## Entries supplied
^^^^^^^^^^^^^^^^
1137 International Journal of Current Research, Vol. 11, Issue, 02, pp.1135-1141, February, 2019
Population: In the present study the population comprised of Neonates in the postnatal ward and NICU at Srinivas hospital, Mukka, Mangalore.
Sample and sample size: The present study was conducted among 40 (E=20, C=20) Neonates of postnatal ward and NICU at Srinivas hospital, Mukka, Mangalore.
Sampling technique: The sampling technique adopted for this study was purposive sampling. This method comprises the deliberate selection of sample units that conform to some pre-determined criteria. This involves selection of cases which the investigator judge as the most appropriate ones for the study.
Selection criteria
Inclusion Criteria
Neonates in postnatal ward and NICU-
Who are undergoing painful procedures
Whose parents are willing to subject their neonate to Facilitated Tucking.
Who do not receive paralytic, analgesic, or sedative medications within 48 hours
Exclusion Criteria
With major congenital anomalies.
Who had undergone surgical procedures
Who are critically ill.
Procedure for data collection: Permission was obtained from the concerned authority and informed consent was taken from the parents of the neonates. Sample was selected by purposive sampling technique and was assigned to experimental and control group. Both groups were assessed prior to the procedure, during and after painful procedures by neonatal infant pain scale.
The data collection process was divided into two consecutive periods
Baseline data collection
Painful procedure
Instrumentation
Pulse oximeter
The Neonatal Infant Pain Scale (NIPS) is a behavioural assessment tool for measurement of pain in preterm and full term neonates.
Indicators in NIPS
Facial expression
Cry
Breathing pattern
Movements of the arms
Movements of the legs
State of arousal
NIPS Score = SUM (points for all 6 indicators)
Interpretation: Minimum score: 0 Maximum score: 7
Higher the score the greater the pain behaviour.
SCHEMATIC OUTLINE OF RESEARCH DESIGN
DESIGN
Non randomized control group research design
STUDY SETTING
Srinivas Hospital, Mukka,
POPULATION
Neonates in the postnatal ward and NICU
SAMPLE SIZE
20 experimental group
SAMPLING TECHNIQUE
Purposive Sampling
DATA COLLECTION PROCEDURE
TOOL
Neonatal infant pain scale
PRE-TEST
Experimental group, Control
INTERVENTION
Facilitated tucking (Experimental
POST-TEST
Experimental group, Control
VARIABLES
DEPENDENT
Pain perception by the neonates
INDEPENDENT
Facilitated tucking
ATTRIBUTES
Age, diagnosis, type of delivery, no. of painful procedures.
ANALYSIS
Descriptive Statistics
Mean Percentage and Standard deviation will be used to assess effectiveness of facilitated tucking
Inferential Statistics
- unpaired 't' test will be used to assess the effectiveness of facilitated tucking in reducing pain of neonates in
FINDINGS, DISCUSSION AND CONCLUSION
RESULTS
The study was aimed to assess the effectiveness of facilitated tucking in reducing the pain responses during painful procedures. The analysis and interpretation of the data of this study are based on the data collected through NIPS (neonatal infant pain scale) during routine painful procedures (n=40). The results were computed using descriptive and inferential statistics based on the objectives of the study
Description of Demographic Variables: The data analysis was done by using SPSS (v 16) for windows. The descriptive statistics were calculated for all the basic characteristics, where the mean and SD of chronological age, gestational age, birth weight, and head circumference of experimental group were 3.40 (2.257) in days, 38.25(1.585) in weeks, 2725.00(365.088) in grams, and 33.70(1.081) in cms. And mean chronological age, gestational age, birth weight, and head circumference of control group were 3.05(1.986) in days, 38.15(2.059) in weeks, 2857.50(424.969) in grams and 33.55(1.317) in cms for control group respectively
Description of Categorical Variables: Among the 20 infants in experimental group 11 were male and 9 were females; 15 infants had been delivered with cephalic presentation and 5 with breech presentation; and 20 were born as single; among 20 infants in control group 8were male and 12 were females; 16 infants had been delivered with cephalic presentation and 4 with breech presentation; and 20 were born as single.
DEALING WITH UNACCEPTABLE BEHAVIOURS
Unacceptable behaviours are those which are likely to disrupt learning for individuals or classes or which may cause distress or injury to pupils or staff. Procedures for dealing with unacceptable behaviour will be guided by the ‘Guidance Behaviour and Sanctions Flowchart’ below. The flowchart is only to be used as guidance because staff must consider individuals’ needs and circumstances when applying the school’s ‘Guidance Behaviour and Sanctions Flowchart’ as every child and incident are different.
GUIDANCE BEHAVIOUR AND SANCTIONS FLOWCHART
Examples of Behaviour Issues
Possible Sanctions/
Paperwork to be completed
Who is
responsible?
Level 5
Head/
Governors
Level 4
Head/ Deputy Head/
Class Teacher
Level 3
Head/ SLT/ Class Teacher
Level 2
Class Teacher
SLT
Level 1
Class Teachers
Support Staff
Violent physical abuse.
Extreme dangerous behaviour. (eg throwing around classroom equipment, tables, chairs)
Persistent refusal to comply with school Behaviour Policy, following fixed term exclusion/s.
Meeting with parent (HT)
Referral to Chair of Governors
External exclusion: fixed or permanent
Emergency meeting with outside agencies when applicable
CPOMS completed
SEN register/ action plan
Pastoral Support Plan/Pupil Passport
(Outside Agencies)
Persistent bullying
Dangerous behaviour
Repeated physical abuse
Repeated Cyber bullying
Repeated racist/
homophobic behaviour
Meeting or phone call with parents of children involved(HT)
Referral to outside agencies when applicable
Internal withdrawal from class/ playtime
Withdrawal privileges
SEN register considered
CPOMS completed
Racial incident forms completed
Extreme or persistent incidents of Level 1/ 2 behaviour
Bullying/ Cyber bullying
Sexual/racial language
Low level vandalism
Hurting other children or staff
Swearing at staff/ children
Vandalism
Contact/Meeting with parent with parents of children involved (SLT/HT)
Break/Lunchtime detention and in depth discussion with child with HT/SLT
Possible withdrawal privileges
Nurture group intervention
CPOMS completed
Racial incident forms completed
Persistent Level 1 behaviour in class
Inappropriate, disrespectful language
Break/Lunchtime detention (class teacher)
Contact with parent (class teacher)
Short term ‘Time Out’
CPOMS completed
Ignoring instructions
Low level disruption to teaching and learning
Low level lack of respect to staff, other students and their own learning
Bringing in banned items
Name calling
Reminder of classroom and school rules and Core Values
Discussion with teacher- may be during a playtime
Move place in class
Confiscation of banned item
^^^^^^^^^^^^^^^^
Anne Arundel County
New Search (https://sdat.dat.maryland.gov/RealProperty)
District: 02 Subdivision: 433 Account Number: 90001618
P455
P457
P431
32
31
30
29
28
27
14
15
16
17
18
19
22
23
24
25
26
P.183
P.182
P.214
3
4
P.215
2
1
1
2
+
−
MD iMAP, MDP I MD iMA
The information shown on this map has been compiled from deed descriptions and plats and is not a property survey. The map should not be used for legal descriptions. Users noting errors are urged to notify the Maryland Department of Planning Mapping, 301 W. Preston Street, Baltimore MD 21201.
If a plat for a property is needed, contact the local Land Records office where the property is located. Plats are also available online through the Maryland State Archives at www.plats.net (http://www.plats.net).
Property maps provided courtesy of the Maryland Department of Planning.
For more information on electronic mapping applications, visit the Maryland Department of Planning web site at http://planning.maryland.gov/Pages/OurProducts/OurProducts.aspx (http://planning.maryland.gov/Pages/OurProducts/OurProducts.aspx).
^^^^^^^^^^^^^^^^
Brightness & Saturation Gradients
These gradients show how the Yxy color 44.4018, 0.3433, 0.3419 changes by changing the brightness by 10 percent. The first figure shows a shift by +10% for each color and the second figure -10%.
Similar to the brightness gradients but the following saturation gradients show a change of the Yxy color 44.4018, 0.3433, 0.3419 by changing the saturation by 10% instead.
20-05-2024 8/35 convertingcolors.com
^^^^^^^^^^^^^^^^
## Problem requirements
For this exercise, output exactly the lines above from the line with "Bullying/ Cyber bullying" to the line with "Name calling", counting both, and leave out the rest.

## Solution for this task
Bullying/ Cyber bullying
Sexual/racial language
Low level vandalism
Hurting other children or staff
Swearing at staff/ children
Vandalism
Contact/Meeting with parent with parents of children involved (SLT/HT)
Break/Lunchtime detention and in depth discussion with child with HT/SLT
Possible withdrawal privileges
Nurture group intervention
CPOMS completed
Racial incident forms completed
Persistent Level 1 behaviour in class
Inappropriate, disrespectful language
Break/Lunchtime detention (class teacher)
Contact with parent (class teacher)
Short term ‘Time Out’
CPOMS completed
Ignoring instructions
Low level disruption to teaching and learning
Low level lack of respect to staff, other students and their own learning
Bringing in banned items
Name calling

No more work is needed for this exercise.